• Extrait
★ ★ ★ ★
Sous son nouveau titre qui semble s’excuser, la conviction
des jeunes acteurs apporte une fraîcheur bienvenue pour traiter des intentions
ambitieuses de l’auteur Ronan Chéneau.
Le départ n’est pour tout dire pas très « flamme »
pour représenter l’immolation d’un couple qui s’asperge d’un jerrican d’essence,
et certaines séquences tiennent plus de la conférence gesticulée que du théâtre,
mais la sincérité l’emporte.
Les questions soulevées sont essentielles et s’attaquent de
front rien moins qu’au sens de la vie. Ces enfants gâtés, nos enfants, sont si
fragiles : ils veulent à la fois être protégés et pas protégés, aspirant
au confort mais étouffant dans leurs canapés, ne voulant pas du profit, mais
voulant profiter : « On va pas
refaire le monde, il se fait tout seul ».
Avoir des envies de New York, abuser des technologies de la
communication et gémir d’en être esclave, culpabiliser à cause du Rwanda et
manger du radis noir, critiquer Platon et regretter « La Bohème » aznavourienne :
la litanie sans hiérarchie pèse un peu sur l’estomac. Mais c’est bien le
problème des petits malheurs qui font les grandes détresses, quand la haine de
soi s’habille des oripeaux de l’homme araignée. On proclame son amour du monde
entier, mais on chie sur ses proches. Par moment j’aurais eu envie de dire
« Si Ikea vous pèse tant que ça, essayez Roche Bobois ! » mais
cette ironie qui nous a menés jusqu’ici, a participé au désenchantement de ce
monde que notre génération accrochée au pouvoir laisse à ses héritiers. Génération
qui s’éreinte et qui s’étreint, se ponctuant de « c’est
bon ! » pour couper court à
toute discussion.
★ ★ ★ ★
[Données enregistrées]
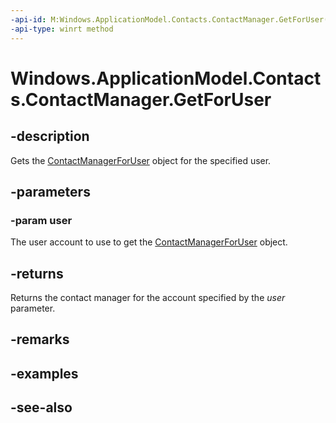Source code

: ----api-id: M:Windows.ApplicationModel.Contacts.ContactManager.GetForUser(Windows.System.User)
-api-type: winrt method
---<!-- Method syntaxpublic Windows.ApplicationModel.Contacts.ContactManagerForUser GetForUser(Windows.System.User user)--># Windows.ApplicationModel.Contacts.ContactManager.GetForUser## -descriptionGets the [ContactManagerForUser](contactmanagerforuser.md) object for the specified user.## -parameters### -param userThe user account to use to get the [ContactManagerForUser](contactmanagerforuser.md) object.## -returnsReturns the contact manager for the account specified by the *user* parameter.## -remarks## -examples## -see-also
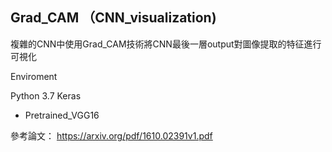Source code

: ## Grad_CAM （CNN_visualization)
複雜的CNN中使用Grad_CAM技術將CNN最後一層output對圖像提取的特征進行可視化

Enviroment

Python 3.7
Keras
* Pretrained_VGG16

參考論文：
https://arxiv.org/pdf/1610.02391v1.pdf
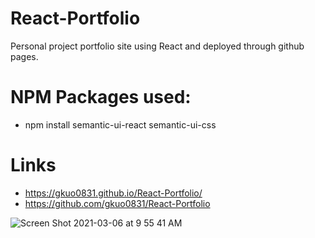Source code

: # React-Portfolio

Personal project portfolio site using React and deployed through github pages.

# NPM Packages used:

- npm install semantic-ui-react semantic-ui-css

# Links

- https://gkuo0831.github.io/React-Portfolio/
- https://github.com/gkuo0831/React-Portfolio

![Screen Shot 2021-03-06 at 9 55 41 AM](https://user-images.githubusercontent.com/68671968/110214520-2eae4600-7e62-11eb-9854-9340dce89f7d.png)
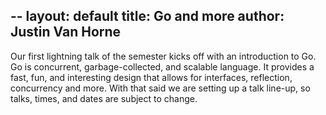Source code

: --
layout: default
title: Go and more
author: Justin Van Horne
---

Our first lightning talk of the semester kicks off with an introduction to Go. Go is concurrent, garbage-collected, and scalable language. It provides a fast, fun, and interesting design that allows for interfaces, reflection, concurrency and more. With that said we are setting up a talk line-up, so talks, times, and dates are subject to change.
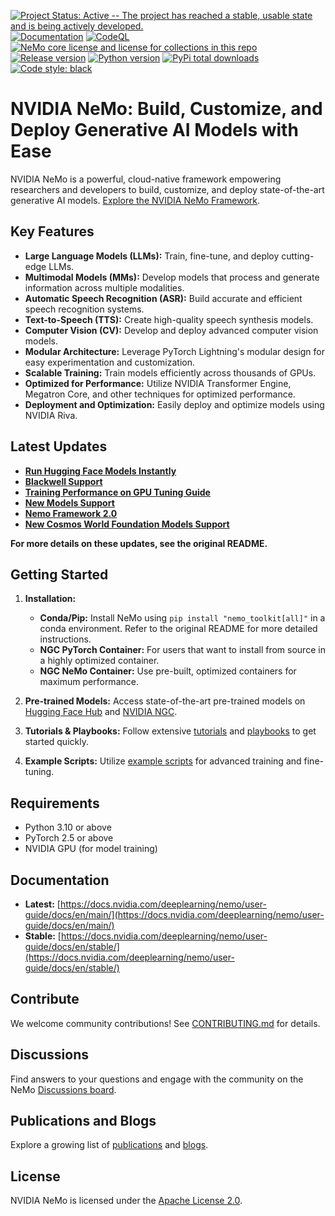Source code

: [![Project Status: Active -- The project has reached a stable, usable state and is being actively developed.](http://www.repostatus.org/badges/latest/active.svg)](http://www.repostatus.org/#active)
[![Documentation](https://readthedocs.com/projects/nvidia-nemo/badge/?version=main)](https://docs.nvidia.com/deeplearning/nemo/user-guide/docs/en/main/)
[![CodeQL](https://github.com/nvidia/nemo/actions/workflows/codeql.yml/badge.svg?branch=main&event=push)](https://github.com/nvidia/nemo/actions/workflows/codeql.yml)
[![NeMo core license and license for collections in this repo](https://img.shields.io/badge/License-Apache%202.0-brightgreen.svg)](https://github.com/NVIDIA/NeMo/blob/master/LICENSE)
[![Release version](https://badge.fury.io/py/nemo-toolkit.svg)](https://badge.fury.io/py/nemo-toolkit)
[![Python version](https://img.shields.io/pypi/pyversions/nemo-toolkit.svg)](https://badge.fury.io/py/nemo-toolkit)
[![PyPi total downloads](https://static.pepy.tech/personalized-badge/nemo-toolkit?period=total&units=international_system&left_color=grey&right_color=brightgreen&left_text=downloads)](https://pepy.tech/project/nemo-toolkit)
[![Code style: black](https://img.shields.io/badge/code%20style-black-000000.svg)](https://github.com/psf/black)

# NVIDIA NeMo: Build, Customize, and Deploy Generative AI Models with Ease

NVIDIA NeMo is a powerful, cloud-native framework empowering researchers and developers to build, customize, and deploy state-of-the-art generative AI models.  [Explore the NVIDIA NeMo Framework](https://github.com/NVIDIA/NeMo).

## Key Features

*   **Large Language Models (LLMs):** Train, fine-tune, and deploy cutting-edge LLMs.
*   **Multimodal Models (MMs):** Develop models that process and generate information across multiple modalities.
*   **Automatic Speech Recognition (ASR):** Build accurate and efficient speech recognition systems.
*   **Text-to-Speech (TTS):** Create high-quality speech synthesis models.
*   **Computer Vision (CV):** Develop and deploy advanced computer vision models.
*   **Modular Architecture:** Leverage PyTorch Lightning's modular design for easy experimentation and customization.
*   **Scalable Training:** Train models efficiently across thousands of GPUs.
*   **Optimized for Performance:** Utilize NVIDIA Transformer Engine, Megatron Core, and other techniques for optimized performance.
*   **Deployment and Optimization:** Easily deploy and optimize models using NVIDIA Riva.

## Latest Updates

*   **[Run Hugging Face Models Instantly](https://developer.nvidia.com/blog/run-hugging-face-models-instantly-with-day-0-support-from-nvidia-nemo-framework)**
*   **[Blackwell Support](https://docs.nvidia.com/nemo-framework/user-guide/latest/performance/performance_summary.html)**
*   **[Training Performance on GPU Tuning Guide](https://docs.nvidia.com/nemo-framework/user-guide/latest/performance/performance-guide.html)**
*   **[New Models Support](https://docs.nvidia.com/nemo-framework/user-guide/latest/vlms/llama4.html)**
*   **[Nemo Framework 2.0](https://docs.nvidia.com/nemo-framework/user-guide/latest/nemo-2.0/index.html)**
*   **[New Cosmos World Foundation Models Support](https://developer.nvidia.com/blog/advancing-physical-ai-with-nvidia-cosmos-world-foundation-model-platform)**

**For more details on these updates, see the original README.**

## Getting Started

1.  **Installation:**

    *   **Conda/Pip:** Install NeMo using `pip install "nemo_toolkit[all]"` in a conda environment.  Refer to the original README for more detailed instructions.
    *   **NGC PyTorch Container:**  For users that want to install from source in a highly optimized container.
    *   **NGC NeMo Container:**  Use pre-built, optimized containers for maximum performance.
2.  **Pre-trained Models:** Access state-of-the-art pre-trained models on [Hugging Face Hub](https://huggingface.co/models?library=nemo&sort=downloads&search=nvidia) and [NVIDIA NGC](https://catalog.ngc.nvidia.com/models?query=nemo&orderBy=weightPopularDESC).
3.  **Tutorials & Playbooks:** Follow extensive [tutorials](https://docs.nvidia.com/deeplearning/nemo/user-guide/docs/en/stable/starthere/tutorials.html) and [playbooks](https://docs.nvidia.com/nemo-framework/user-guide/latest/playbooks/index.html) to get started quickly.
4.  **Example Scripts:** Utilize [example scripts](https://github.com/NVIDIA/NeMo/tree/main/examples) for advanced training and fine-tuning.

## Requirements

*   Python 3.10 or above
*   PyTorch 2.5 or above
*   NVIDIA GPU (for model training)

## Documentation

*   **Latest:** [https://docs.nvidia.com/deeplearning/nemo/user-guide/docs/en/main/](https://docs.nvidia.com/deeplearning/nemo/user-guide/docs/en/main/)
*   **Stable:** [https://docs.nvidia.com/deeplearning/nemo/user-guide/docs/en/stable/](https://docs.nvidia.com/deeplearning/nemo/user-guide/docs/en/stable/)

## Contribute

We welcome community contributions!  See [CONTRIBUTING.md](https://github.com/NVIDIA/NeMo/blob/stable/CONTRIBUTING.md) for details.

## Discussions

Find answers to your questions and engage with the community on the NeMo [Discussions board](https://github.com/NVIDIA/NeMo/discussions).

## Publications and Blogs

Explore a growing list of [publications](https://nvidia.github.io/NeMo/publications/) and [blogs](https://developer.nvidia.com/blog).

## License

NVIDIA NeMo is licensed under the [Apache License 2.0](https://github.com/NVIDIA/NeMo?tab=Apache-2.0-1-ov-file).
★ ★ ★ ★
• Consigne
Poursuivez la critique de la pièce à partir de sa dernière phrase. Le matériel n'intervient pas ici.

• Zone de réponse
Quand le RSA, mesure de solidarité, parait humiliant, et que
l’accès à des études supérieures devient un motif dépressif, que peut-on face à
des telles confusions ? Je savais
des suicides à France Télécoms, chez les policiers, les profs, les paysans mais
il y en a chez les médecins :
allo ! à qui se fier ?
Nous, parents choupinous, retombons souvent en adolescence
que certains n’ont pas quittée, et pouvons
trouver les petits derniers, passifs, geignards, mais les rides nous fendent à
tout âge, nous qui savons oublier nos conditions derrière des nuages, des musiques,
des verres et des peaux, des mots. Sublimes et dérisoires.
A rester dans le domaine de la variété, Chédid nous
console :
« T'as beau pas
être beau, oh, oh, oh, oh
Monde cinglé, hé, hé, hé, hé,
J't'ai dans la peau, oh, oh, oh, oh »
Monde cinglé, hé, hé, hé, hé,
J't'ai dans la peau, oh, oh, oh, oh »
Un café au matin vaut
bien un atterrissage sur « cette terre si jolie » comme disait
l’enfantin Prévert, même pour ceux qui ont collé maladroitement deux ailes à
leurs désirs.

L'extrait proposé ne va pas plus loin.